BJP had trusted Meenakshi lekhi in opening the defense and to say the least she did not disappoint. She tore into opposition with utterly logical, data driven and pin pointed responses. She accused congress as the ultimate banner that banned cow slaughter in 21 states, banned 31 book and curtailed freedom of speech when in power. Taking head on with award wapsi brigade she said that whole India is clueless on intellectuals returning awards in protest with center’s inaction on rising intolerance when law order is entirely the responsibility of states. Her power packed 40 minutes speech hinted that the BJP is more than prepared to debate intolerance once and for all.
After being marred by the first day’s debate on intolerance in the parliament, opposition tried hard to make a statement on second day, however, their leaders continued distorting data to manufacture lies. Opposition leader Mallika Arjun Kharge commented that communal clashes have increased where BJP was more present, Rijiju quickly dismissed that what Kharge’s telling does not tally with data.
Shashi Tharoor’s point of cows being safer than Muslims in India had no takers as it was hard to believe that more than 2000 years old Indian culture has degraded to this level in just 18 months. BJP MP Kirron Kher’s defense was strategically important as she belonged to the same fraternity who has taken the onus of keeping the fuss of intolerance alive. Citing references of banning Kishore Kumar, Devanand and Dilip Kumar, She lampooned congress for the intolerance shown against film fraternity when they were on their own.
She beautifully articulated the art of rising intolerance as opposition’s fallback plan whenever they fail to match BJP’s development agenda as it is the easiest thing to create a perception across the country which can’t be scientifically proven. Her mentioning of slaughtering of 50,000 sikhs in Punjab left the congress party tattered and looking for ground.
The whole intolerance debate took center stage for opposition in the parliament when India’s angriest young man Mr Rahul Gandhi chose to speak. Starting with his favorite time pass of bashing Prime Minister, he questioned the silence of Modi after Dadri incident.
Urging government to embrace the critics he ended his speech by comparing India to Pakistan where protest meant sedition, as usual he did not find the merit of adding why and how to his allegations.
Rajnath Singh in the capacity of home minister concluded the debate rejecting the allegation of rising intolerance in India however he showed the commitment of govt for zero tolerance against intolerance that they are ready for CBI probe even for the stray incidents if it is recommended by states.

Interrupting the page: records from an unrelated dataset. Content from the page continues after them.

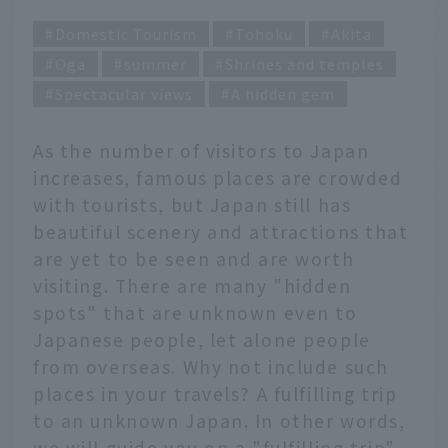
Domestic Tourism
Tohoku
Akita
Oga
summer
Shrines and temples
Spectacular views
A hidden gem
As the number of visitors to Japan
increases, famous places are crowded
with tourists, but Japan still has
beautiful scenery and attractions that
are yet to be seen and are worth
visiting. There are many "hidden
spots" that are unknown even to
Japanese people, let alone people
from overseas. Why not include such
places in your travels? A fulfilling trip
to an unknown Japan. In other words,
we will guide you on a "fulfilling trip"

He extended his invitation to all intellectuals who had returned their awards for a discussion and expressed his commitment to act on their cues. Invoking India’s pride he told that Indian society can never be intolerant as tolerance is in its veins, tradition and culture hence the allegation of rising intolerance is by large an allegation on Indian society. He gave a sensible advice to all motor mouths that they should speak after thinking. When at the tail end of such a balanced speech an appalled Rajnath (due to the false accusation against him) started taking opposition for dividing India and delineating country’s focus from development, opposition could not remain more tolerant and staged walkout from the parliament.
BJP’s political acumen in parliament is in display. First they called a series to all party meeting to sense opposition’s game plan, later they prepared a solid defense to defeat the opposition in their own battle ground. While coming days in Rajya Sabha will witness more heated arguments, adjournments and walkouts, it can very well said that the government has the first round advantage. BJP should restrain itself in over mentioning of ’84 riots and atrocities against Kashmiri Pandits as it has greater danger of comparing the few isolated incidents with mayhems. Debates are desired in democracy and the more it happens, the better it will be.